La sentenza di riferimento è la numero 5697/2013. Vediamone, come prima, il dispositivo. “Non costituisce violazione dell’obbligo di diligenza nella custodia delle armi […] la detenzione da parte di taluno, di un fucile da caccia all’interno di un garage di sua esclusiva proprietà, non sussistendo per il privato cittadino l’obbligo di adottare particolari sistemi ed efficienti misure di difesa antifurto né rilevando l’eventuale inidoneità di tali modalità di custodia ad impedire l’impossessamento dell’arma da parte di minorenni o altri soggetti incapaci o imperiti, dal momento che tale inidoneità può rilevare, sussistendone le condizioni, solo con riferimento dalla diversa e specifica ipotesi dall’articolo 20 bis della stessa legge”.
Vediamo ora il caso che ha portato alla suddetta sentenza. l’imputato era stato condannato dal Tribunale di Aosta dei reati a lui ascritti, in particolare detenzione illegale di cartucce e omessa custodia di due carabine, e veniva condannato al pagamento dell’ammenda di euro 300 per il primo reato e al pagamento di 2.000 euro per il secondo reato. In particolare, al momento del controllo da parte delle Forze dell’Ordine, una delle due carabine era stata trovata sul letto. Quali sono state le motivazioni addotte dal ricorrente ? Prima di tutto si eccepivano vizi di legge e di motivazione. In particolare nella condanna per il reato di omessa custodia il giudice aveva fatto riferimento dall’art. 20-bis della Legge 110/1975 quando invece era stata contestata l’ipotesi sanzionata dall’art. 20 della stessa legge.
Inoltre l’imputato faceva sapere in sede di interrogatorio che i figli, considerati come soggetti imperiti ed inesperti nel maneggio delle armi che potenzialmente potevano accedervi, vivevano a casa della moglie separata. Queste motivazioni in sede di prima condanna non erano state prese in considerazione dal giudice. Il ricorso veniva accolto e la Cassazione motivava la propria decisione sostenendo che, nella situazione di fatto, erano state adottate tutte le cautele che potevano esigersi da una persona di normale diligenza. Semplificando, Il garage era chiuso a chiave e ad avervi accesso era esclusivamente l’imputato.

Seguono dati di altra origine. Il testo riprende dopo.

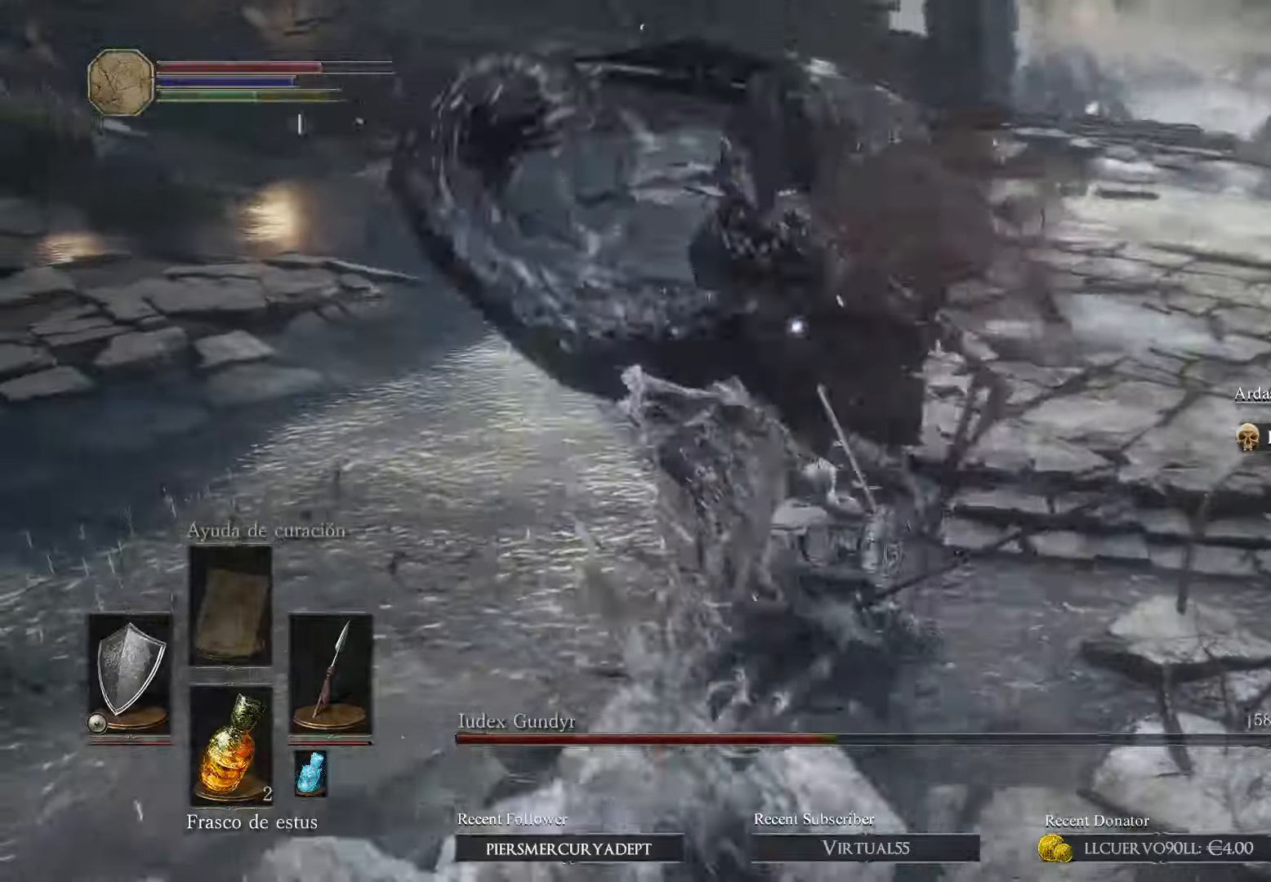
{"buttons": ["L1"], "left_stick": "down-right", "right_stick": "center", "events": [[267, "R1", "down"], [367, "R1", "up"], [467, "left_stick", "down-right"], [500, "L1", "down"]]}
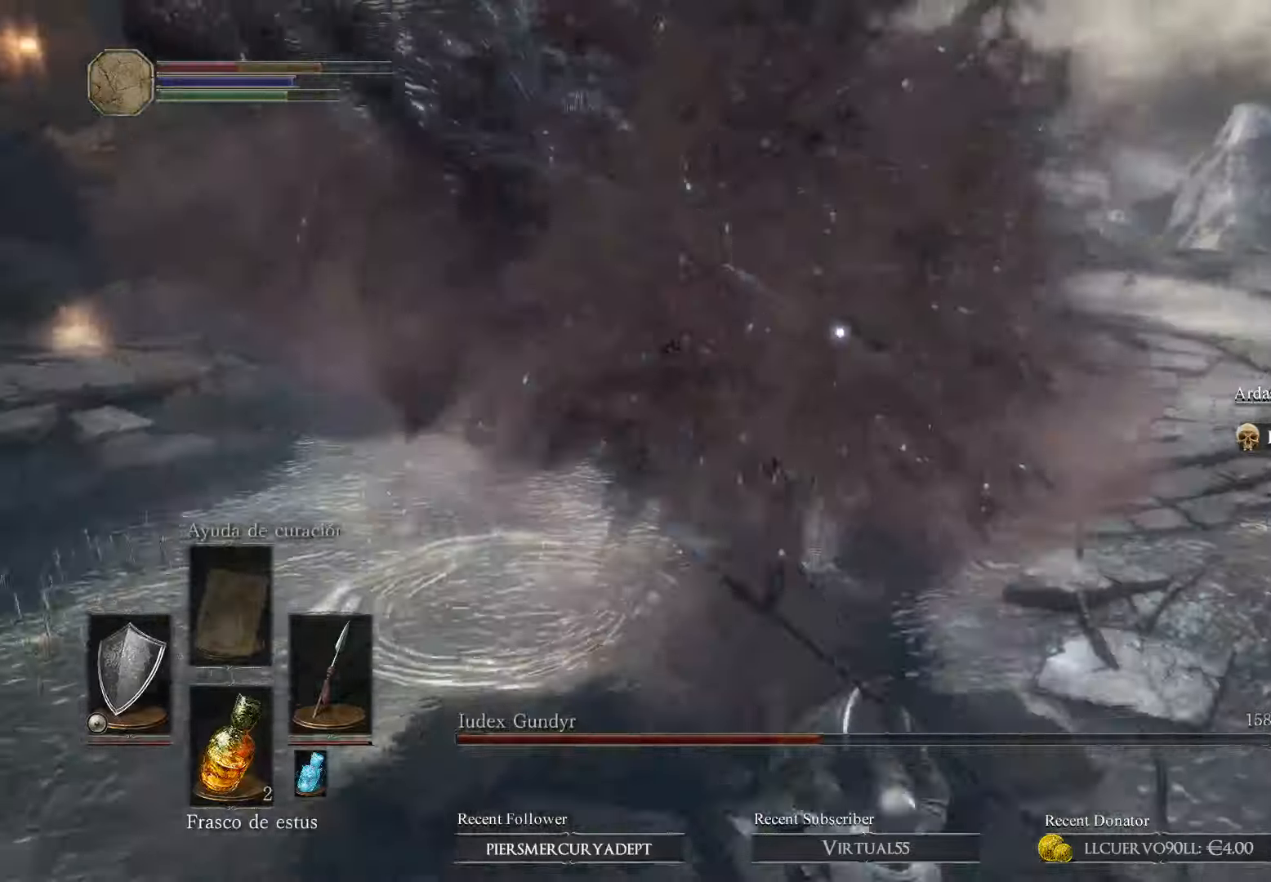
{"buttons": ["B", "L1"], "left_stick": "down-right", "right_stick": "center", "events": [[500, "B", "down"]]}
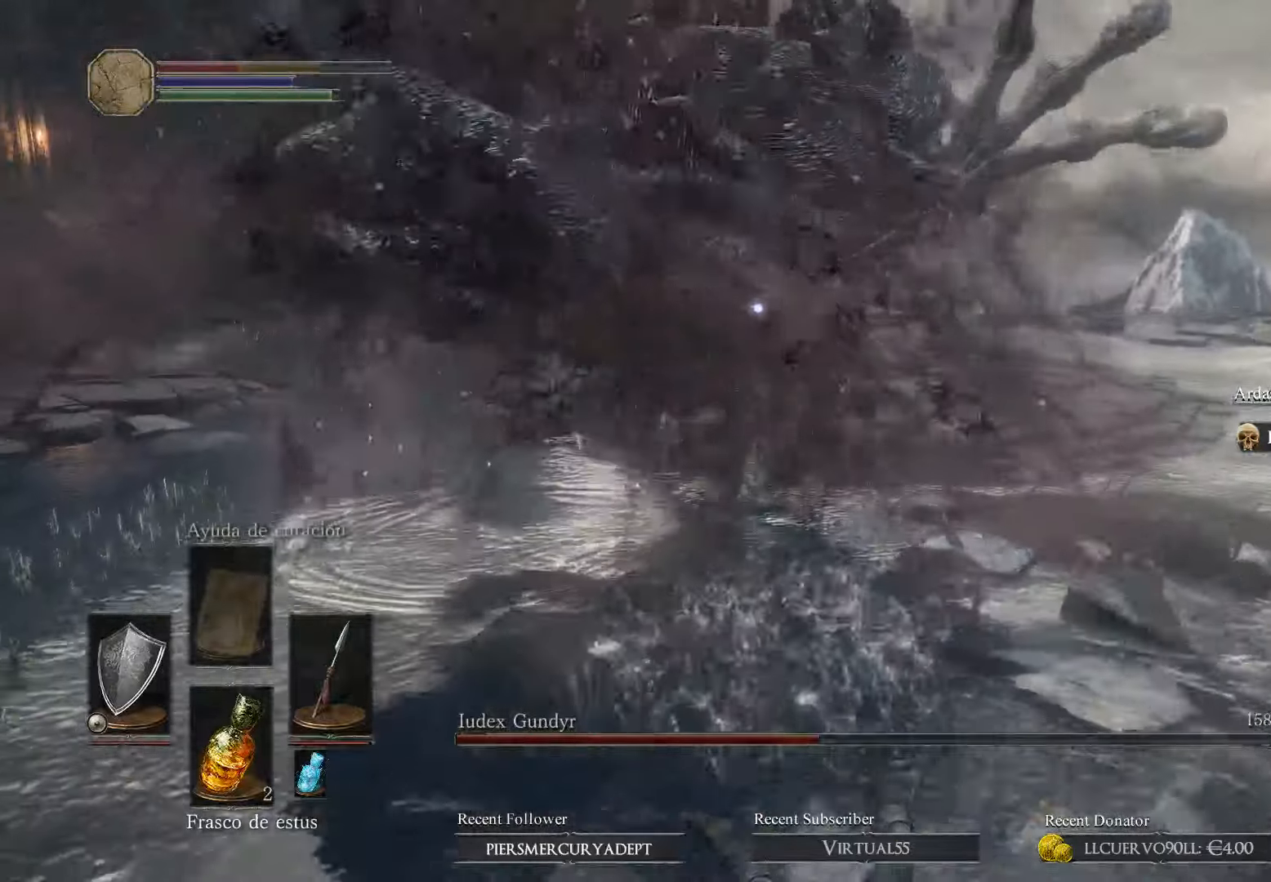
{"buttons": ["B"], "left_stick": "down-right", "right_stick": "center", "events": [[167, "B", "up"], [234, "B", "down"], [500, "L1", "up"]]}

La carabina, come sostenuto dal ricorrente, al momento del controllo si trovava sul letto perché sottoposta a regolare processo di manutenzione e pulizia.
Ulteriormente, non costituiva violazione dell’obbligo di diligenza la mancata adozione da parte dell’imputato di sistemi di allarme e antifurto menzionati nell’articolo 20-bis della stessa Legge al quale il giudice aveva fatto riferimento in sede di prima condanna.